**What you will do:** Every line of the material below that contains the string "pixels" must appear in the answer.

**Available data:**
::::

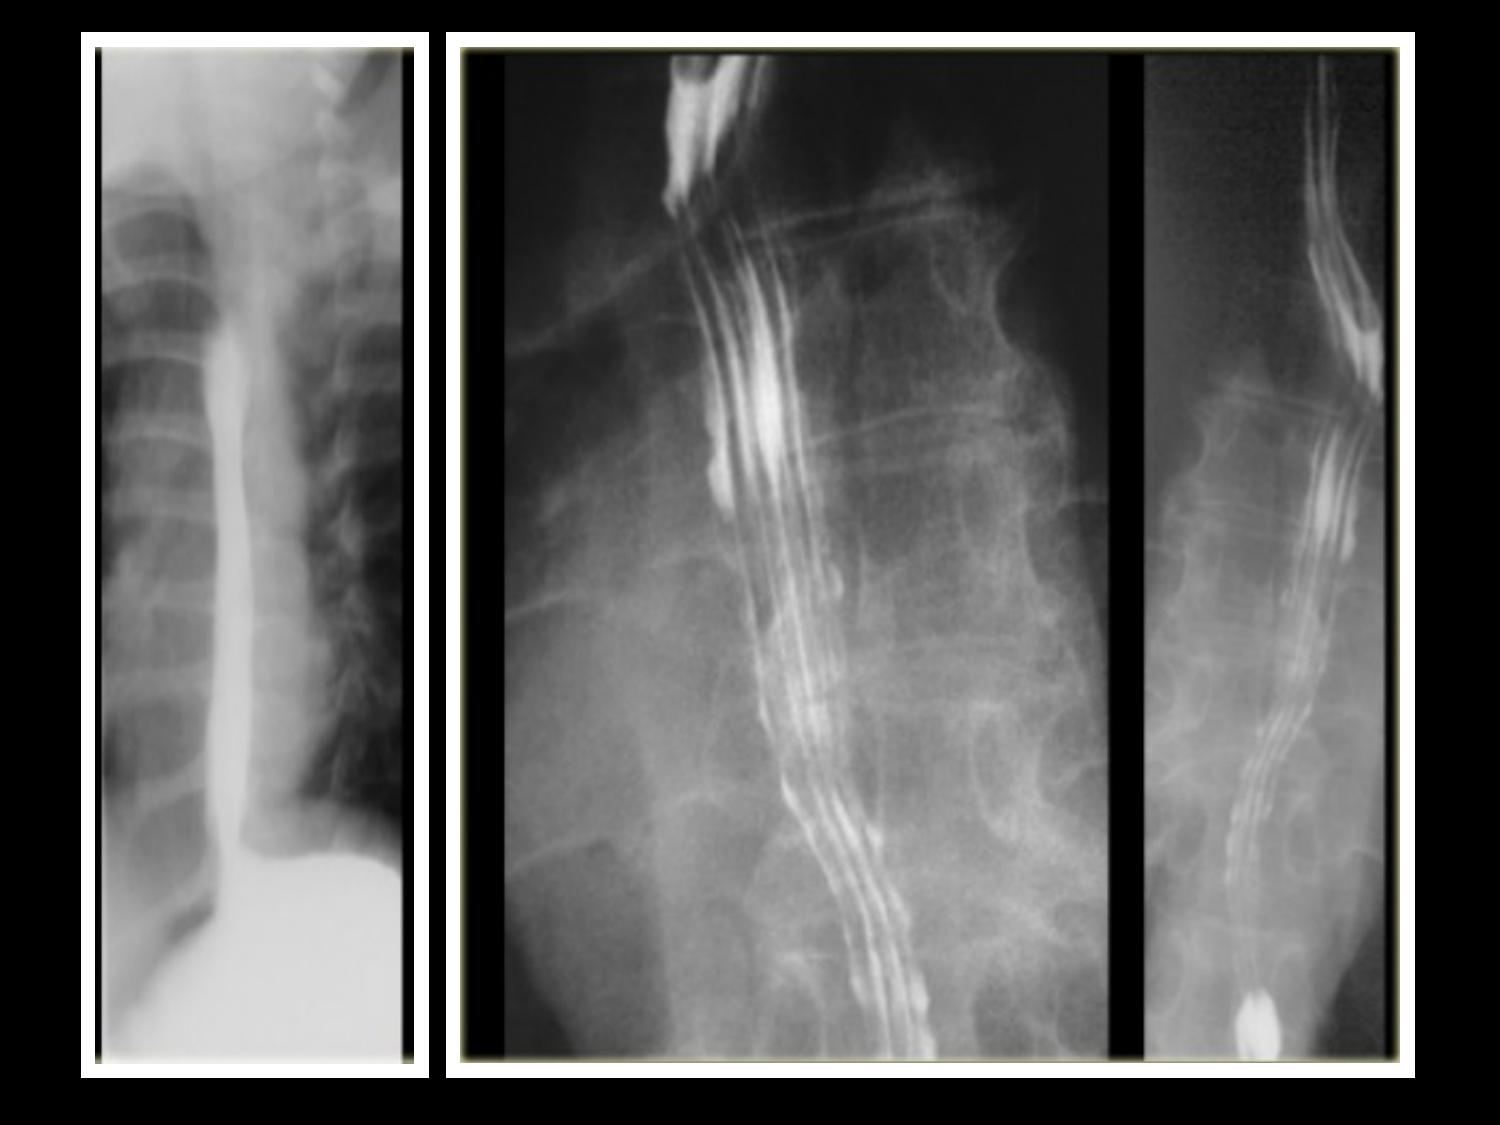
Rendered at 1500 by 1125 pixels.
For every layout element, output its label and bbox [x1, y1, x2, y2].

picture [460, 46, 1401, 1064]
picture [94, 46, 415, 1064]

::::

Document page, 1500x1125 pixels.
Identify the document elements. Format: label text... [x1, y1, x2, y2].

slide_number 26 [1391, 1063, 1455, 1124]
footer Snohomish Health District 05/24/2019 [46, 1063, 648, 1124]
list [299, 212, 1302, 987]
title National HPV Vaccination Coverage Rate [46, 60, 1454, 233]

::::

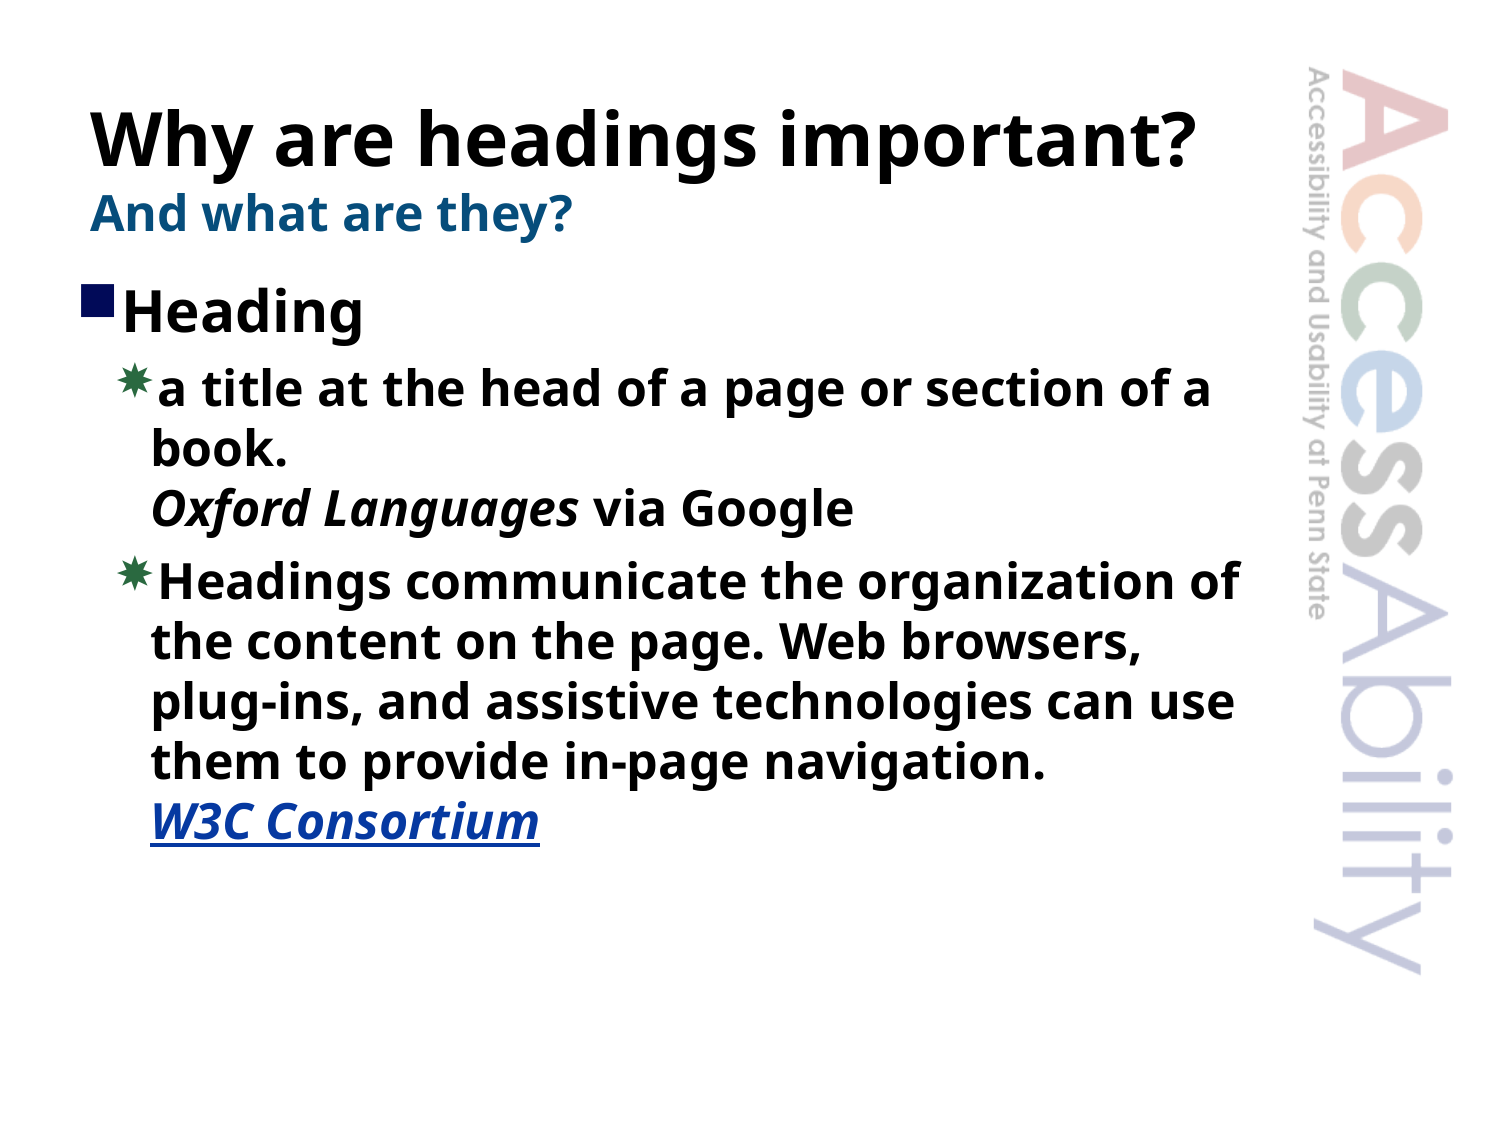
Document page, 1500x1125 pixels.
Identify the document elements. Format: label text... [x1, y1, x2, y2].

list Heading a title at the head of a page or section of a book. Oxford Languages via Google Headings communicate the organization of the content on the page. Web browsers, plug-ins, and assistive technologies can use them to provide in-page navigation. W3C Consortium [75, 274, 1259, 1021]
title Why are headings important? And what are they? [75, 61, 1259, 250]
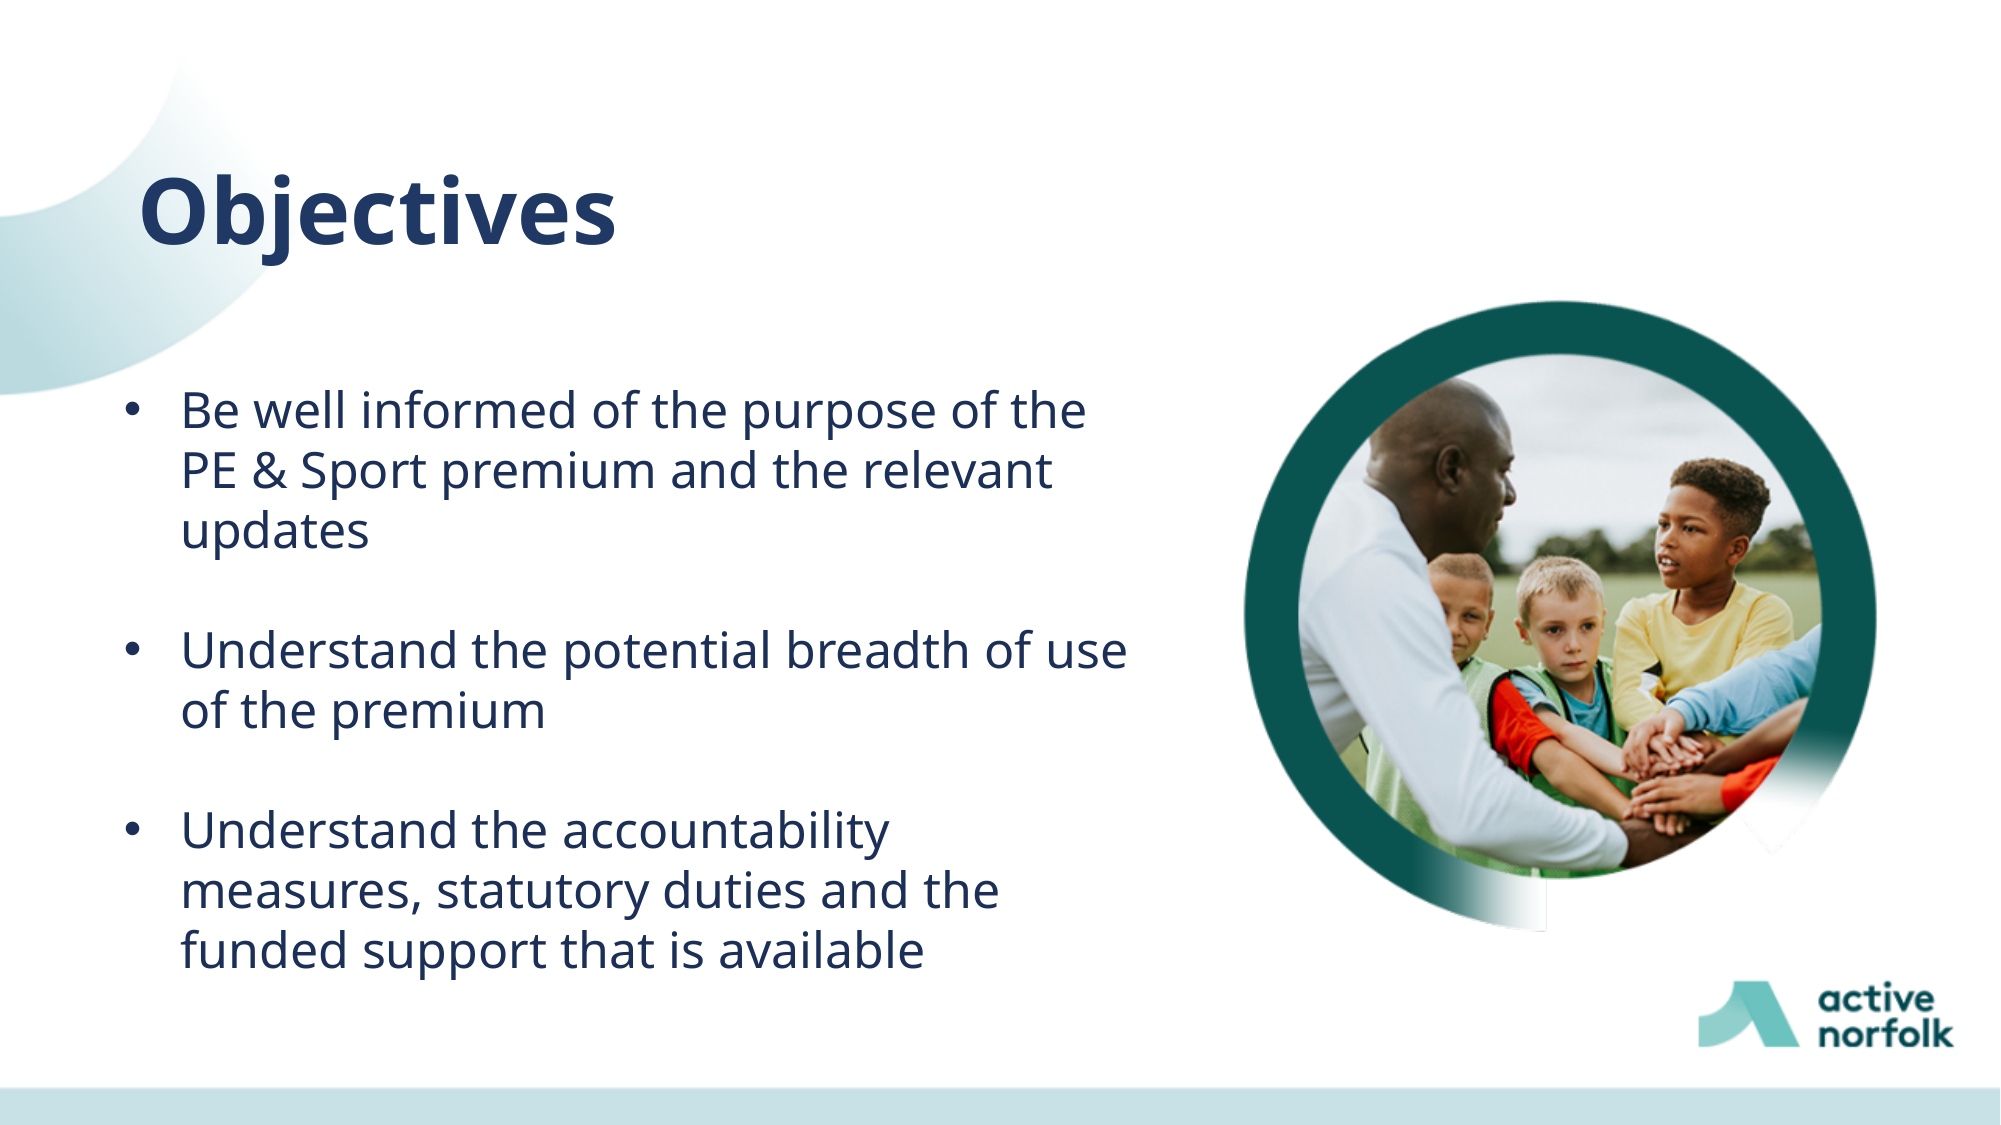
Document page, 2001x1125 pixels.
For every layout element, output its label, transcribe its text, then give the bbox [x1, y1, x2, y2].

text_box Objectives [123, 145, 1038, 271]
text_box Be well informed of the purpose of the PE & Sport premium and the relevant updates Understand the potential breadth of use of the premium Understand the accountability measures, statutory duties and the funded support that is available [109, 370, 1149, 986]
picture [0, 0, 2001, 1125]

::::

**Task result:**
Rendered at 1500 by 1125 pixels.
Document page, 1500x1125 pixels.
Document page, 1500x1125 pixels.
Document page, 2001x1125 pixels.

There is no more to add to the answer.